**To do**: The proof below writes several variation quantities in the form V_f(·, ·), with two endpoints inside the parentheses. List every distinct one of them.

**Text segment**:
Next we assume that the function $f$ is continuous at $c \in (a, b)$. Then for any $\epsilon > 0$ there is a $\delta' > 0$ such that $|x - c| < \delta'$ implies $|f(x) - f(c)| < \epsilon/2$. Let's take a partition $P = \{x_{0}, x_{1}, x_{2}, \ldots, x_{n}\}$ of $[c, b]$ such that $$V_{f}(c, b) - \frac{\epsilon}{2} < \sum_{i = 1}^{n}|f(x_{i}) - f(x_{i - 1})| = \sum_{i = 1}^{n}|\Delta f_{i}|$$ Let $\delta=\min(\delta', x_1-x_0)$ and consider any point $x$ such that $0 < x-c < \delta$. Let $$P'=P\cup\{x\} =\{x'_0=c,x'_1=x,x'_2,\dots,x'_m=b\}$$ be the partition of $[c, b]$ obtained by adding point $x$ to $P$. Since $P'$ is finer than $P$ we have $$V_f(c, b) - \frac{\epsilon} {2}<\sum_{i=1}^{n}|f(x_i)-f(x_{i-1})|\leq \sum_{i=1}^{m}|f(x'_i)-f(x'_{i-1})|$$ We also have $$|f(x'_{1}) - f(x'_{0})| = |f(x) - f(c)| < \frac{\epsilon} {2}$$ and hence $$V_{f}(c, b) - \frac{\epsilon}{2} < \frac{\epsilon} {2}+ \sum_{i = 2}^{m}|f(x'_i) - f(x'_{i-1})| \leq \frac{\epsilon}{2} + V_{f}(x, b)$$ Thus $V_{f}(c, b) - V_{f}(x, b) < \epsilon$. Now it is easy to observe that \begin{align} 0 \leq V(x) - V(c) &= V_{f}(a, x) - V_{f}(a, c)\notag\\ &= V_{f}(c, x) = V_{f}(c, b) - V_{f}(x, b) < \epsilon\notag\end{align} Thus we observe that $0 < x - c < \delta$ implies $0 \leq V(x) - V(c) <\epsilon$ so that $V$ is continuous from right at $c$. Similarly we can prove that $V$ is continuous from left at $c$. This establishes that $V$ is continuous at the points at which $f$ is continuous.

**Records**:

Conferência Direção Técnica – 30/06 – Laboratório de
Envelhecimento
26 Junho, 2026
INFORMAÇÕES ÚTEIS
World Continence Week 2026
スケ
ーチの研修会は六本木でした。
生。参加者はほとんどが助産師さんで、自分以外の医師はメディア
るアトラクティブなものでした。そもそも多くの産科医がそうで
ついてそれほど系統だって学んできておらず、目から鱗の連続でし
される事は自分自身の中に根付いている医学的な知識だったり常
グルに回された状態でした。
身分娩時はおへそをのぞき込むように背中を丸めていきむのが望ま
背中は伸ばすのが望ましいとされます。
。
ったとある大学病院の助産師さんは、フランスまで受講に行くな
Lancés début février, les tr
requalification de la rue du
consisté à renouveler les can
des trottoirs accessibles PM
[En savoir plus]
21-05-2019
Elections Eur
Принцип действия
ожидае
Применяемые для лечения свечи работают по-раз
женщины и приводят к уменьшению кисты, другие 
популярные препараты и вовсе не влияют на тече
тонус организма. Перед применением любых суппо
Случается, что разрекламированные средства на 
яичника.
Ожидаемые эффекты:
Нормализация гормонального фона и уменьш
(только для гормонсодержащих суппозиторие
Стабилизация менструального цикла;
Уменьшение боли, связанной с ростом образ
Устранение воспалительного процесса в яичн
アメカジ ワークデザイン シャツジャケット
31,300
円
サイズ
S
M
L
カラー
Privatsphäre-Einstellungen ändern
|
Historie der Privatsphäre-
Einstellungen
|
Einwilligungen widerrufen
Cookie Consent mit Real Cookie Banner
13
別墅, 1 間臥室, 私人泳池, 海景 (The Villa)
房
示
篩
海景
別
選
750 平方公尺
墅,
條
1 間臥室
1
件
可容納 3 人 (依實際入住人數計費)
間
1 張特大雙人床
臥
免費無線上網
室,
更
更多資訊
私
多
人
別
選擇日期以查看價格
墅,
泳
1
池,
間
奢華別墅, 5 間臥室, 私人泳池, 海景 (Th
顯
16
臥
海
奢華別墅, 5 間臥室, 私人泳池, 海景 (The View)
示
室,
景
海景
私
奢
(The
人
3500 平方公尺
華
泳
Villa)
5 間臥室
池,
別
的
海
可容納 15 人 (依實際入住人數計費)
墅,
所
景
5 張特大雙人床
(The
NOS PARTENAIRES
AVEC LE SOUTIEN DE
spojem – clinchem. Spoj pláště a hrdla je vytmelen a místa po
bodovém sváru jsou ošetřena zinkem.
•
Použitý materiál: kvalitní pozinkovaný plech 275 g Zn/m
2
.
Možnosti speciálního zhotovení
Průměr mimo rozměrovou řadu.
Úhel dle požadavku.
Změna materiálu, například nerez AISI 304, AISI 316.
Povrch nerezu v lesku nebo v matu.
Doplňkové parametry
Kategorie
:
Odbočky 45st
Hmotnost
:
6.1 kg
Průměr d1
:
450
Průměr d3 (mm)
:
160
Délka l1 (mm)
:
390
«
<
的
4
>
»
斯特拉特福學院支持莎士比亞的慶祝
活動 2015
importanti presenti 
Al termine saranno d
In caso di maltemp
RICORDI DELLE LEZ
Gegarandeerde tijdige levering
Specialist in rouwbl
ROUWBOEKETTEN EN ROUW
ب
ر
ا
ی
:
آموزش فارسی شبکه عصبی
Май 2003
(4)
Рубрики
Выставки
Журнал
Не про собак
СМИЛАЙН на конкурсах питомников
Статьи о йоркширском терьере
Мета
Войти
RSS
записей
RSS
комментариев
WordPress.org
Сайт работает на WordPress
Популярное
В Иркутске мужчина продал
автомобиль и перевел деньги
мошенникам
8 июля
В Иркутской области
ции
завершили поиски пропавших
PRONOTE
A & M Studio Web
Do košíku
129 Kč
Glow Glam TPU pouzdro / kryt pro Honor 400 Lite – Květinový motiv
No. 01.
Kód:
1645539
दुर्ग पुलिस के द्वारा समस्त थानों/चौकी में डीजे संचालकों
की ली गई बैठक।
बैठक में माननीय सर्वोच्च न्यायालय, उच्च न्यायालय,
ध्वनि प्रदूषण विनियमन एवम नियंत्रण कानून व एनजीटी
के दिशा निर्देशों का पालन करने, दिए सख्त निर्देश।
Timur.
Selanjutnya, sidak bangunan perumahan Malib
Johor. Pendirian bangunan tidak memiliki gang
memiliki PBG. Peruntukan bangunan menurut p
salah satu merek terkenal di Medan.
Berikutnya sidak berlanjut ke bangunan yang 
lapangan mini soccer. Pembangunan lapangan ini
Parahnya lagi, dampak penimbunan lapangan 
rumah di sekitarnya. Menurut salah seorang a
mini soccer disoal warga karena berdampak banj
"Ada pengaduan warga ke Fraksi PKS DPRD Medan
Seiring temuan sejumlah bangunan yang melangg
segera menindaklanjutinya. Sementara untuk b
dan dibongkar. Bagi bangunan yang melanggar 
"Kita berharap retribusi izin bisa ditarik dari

**Written answer**:
V_f(c, b)
V_f(x, b)
V_f(a, x)
V_f(a, c)
V_f(c, x)